The move comes four months after the WHO denied the pharmaceutical industry had undue influence over its decisions about the extent of the pandemic and two months after the Council of Europe issued a report harshly criticizing the agency's lack of transparency around the handling of the swine flu pandemic (back story here and here).
For its part, the WHO called the accusations "conspiracy theories," but refused to release the conflict of interest forms filed by the 16 members of its emergency pandemic committee that advised WHO director Margaret Chan. In releasing the list now, though, the WHO says "the interests summarized...do not give rise to a conflict of interest such that the experts concerned should be partially or totally excluded from participation in the Emergency Committee. However, following WHO's policy, they were disclosed within the Committee so that other members were aware of them. All other Members of the Emergency Committee declared no relevant interests." [Our thought: the WHO should have disclosed the info from the start, especially if it was confident any conflicts were not an impediment.]
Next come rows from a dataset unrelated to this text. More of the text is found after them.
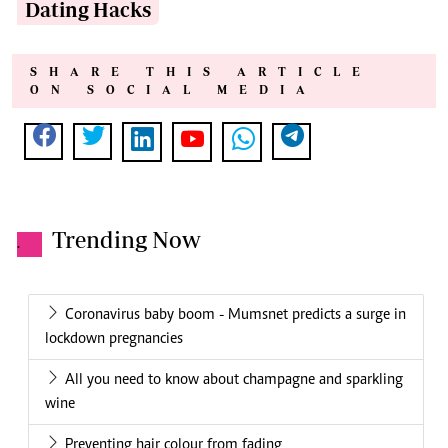
Dating Hacks
SHARE THIS ARTICLE
ON SOCIAL MEDIA
Trending Now
.
Coronavirus baby boom - Mumsnet predicts a surge in
lockdown pregnancies
All you need to know about champagne and sparkling
wine
Preventing hair colour from fading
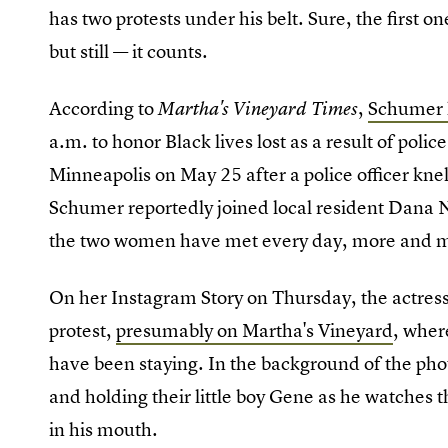
has two protests under his belt. Sure, the first o
but still — it counts.
According to
,
Schumer h
Martha's Vineyard Times
a.m. to honor Black lives lost as a result of polic
Minneapolis on May 25 after a police officer kne
Schumer reportedly joined local resident Dana Nu
the two women have met every day, more and m
On her Instagram Story on Thursday, the actres
protest,
presumably on Martha's Vineyard
, wher
have been staying. In the background of the pho
and holding their little boy Gene as he watches th
in his mouth.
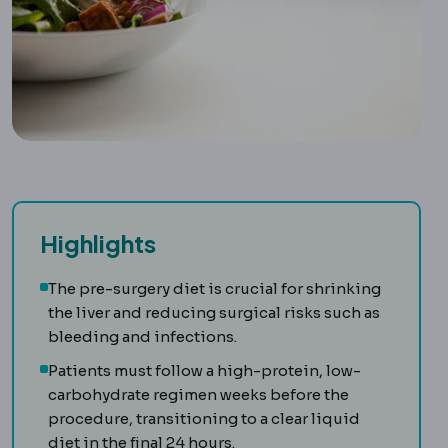
Highlights
The pre-surgery diet is crucial for shrinking
the liver and reducing surgical risks such as
bleeding and infections.
Patients must follow a high-protein, low-
carbohydrate regimen weeks before the
procedure, transitioning to a clear liquid
diet in the final 24 hours.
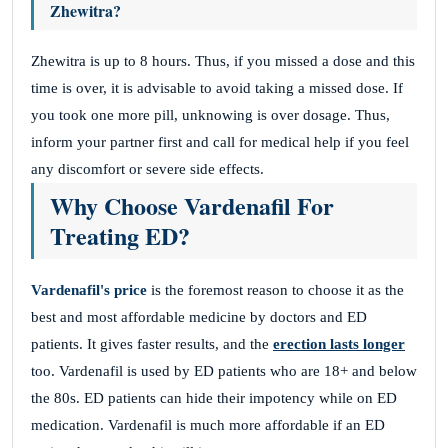
Zhewitra?
Zhewitra is up to 8 hours. Thus, if you missed a dose and this
time is over, it is advisable to avoid taking a missed dose. If
you took one more pill, unknowing is over dosage. Thus,
inform your partner first and call for medical help if you feel
any discomfort or severe side effects.
Why Choose Vardenafil For
Treating ED?
Vardenafil's price
is the foremost reason to choose it as the
best and most affordable medicine by doctors and ED
patients. It gives faster results, and the
erection lasts longer
too. Vardenafil is used by ED patients who are 18+ and below
the 80s. ED patients can hide their impotency while on ED
medication. Vardenafil is much more affordable if an ED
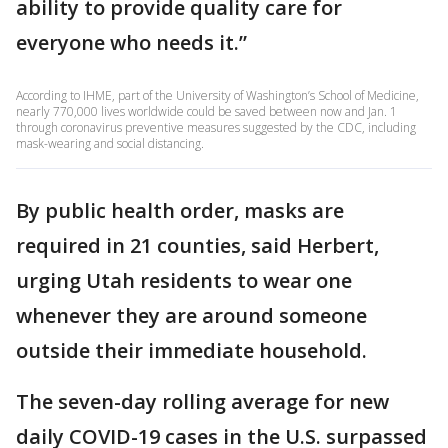
ability to provide quality care for
everyone who needs it.”
According to IHME, part of the University of Washington’s School of Medicine,
nearly 770,000 lives worldwide could be saved between now and Jan. 1
through coronavirus preventive measures suggested by the CDC, including
mask-wearing and social distancing.
By public health order, masks are
required in 21 counties, said Herbert,
urging Utah residents to wear one
whenever they are around someone
outside their immediate household.
The seven-day rolling average for new
daily COVID-19 cases in the U.S. surpassed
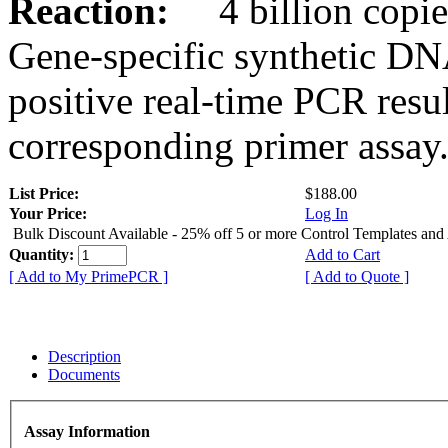
Reaction:
4 billion copies
Gene-specific synthetic DN
positive real-time PCR resu
corresponding primer assay
List Price:
$188.00
Your Price:
Log In
Bulk Discount Available - 25% off 5 or more Control Templates and
Quantity:
Add to Cart
[ Add to My PrimePCR ]
[ Add to Quote ]
Description
Documents
Assay Information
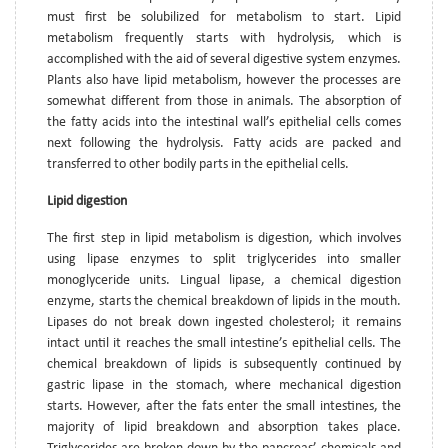
must first be solubilized for metabolism to start. Lipid
metabolism frequently starts with hydrolysis, which is
accomplished with the aid of several digestive system enzymes.
Plants also have lipid metabolism, however the processes are
somewhat different from those in animals. The absorption of
the fatty acids into the intestinal wall’s epithelial cells comes
next following the hydrolysis. Fatty acids are packed and
transferred to other bodily parts in the epithelial cells.
Lipid digestion
The first step in lipid metabolism is digestion, which involves
using lipase enzymes to split triglycerides into smaller
monoglyceride units. Lingual lipase, a chemical digestion
enzyme, starts the chemical breakdown of lipids in the mouth.
Lipases do not break down ingested cholesterol; it remains
intact until it reaches the small intestine’s epithelial cells. The
chemical breakdown of lipids is subsequently continued by
gastric lipase in the stomach, where mechanical digestion
starts. However, after the fats enter the small intestines, the
majority of lipid breakdown and absorption takes place.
What sorts of conflicts are we talking about? Here is the list of disclosures and you can judge for yourself whether people with these backgrounds should have served on the committee:
Arnold Monto, a professor of epidemiology at the University of Michigan at Ann Arbor, declared current and past consultancies in pandemic and seasonal flu GlaxoSmithKline, Novartis, Roche, Baxter and Sanofi less than $10,000 each. In addition, his research unit at the university received a grant from Sanofi Pasteur for a clinical trial conducted in 2007-2008 on the comparative efficacy of inactivated and live attenuated influenza vaccines.
John Wood, a principal scientist in the virology division of the UK's National Institute for Biological Standards and Control, disclosed that his unit performed contract research for Sanofi Pasteur, CSL, IFPMA, Novartis and Powdermed in influenza vaccine research and development.
Maria Zambon, who heads the respiratory virus unit in the virus reference department at the Health Protection Agency, Centre for Infection in London, disclosed that her employer receives funding from vaccine makers, including Sanofi, Novartis, CSL, Baxter and GSK, for contract work in her lab.
Neil Morris Ferguson, a chair in mathematical biology in the department of infectious disease epidemiology at the Imperial College Faculty of Medicine in London, has acted as a consultant for Roche and GSK Biologicals (ending in 2007), with total remuneration under $7,000 in 2007. And Nancy Cox, the director of the influenza division at the Centers for Disease Control and Prevention, disclosed that her public health and surveillance research unit receives financial support from the International Federation of Pharmaceutical Manufacturers & Associations, an industry trade group.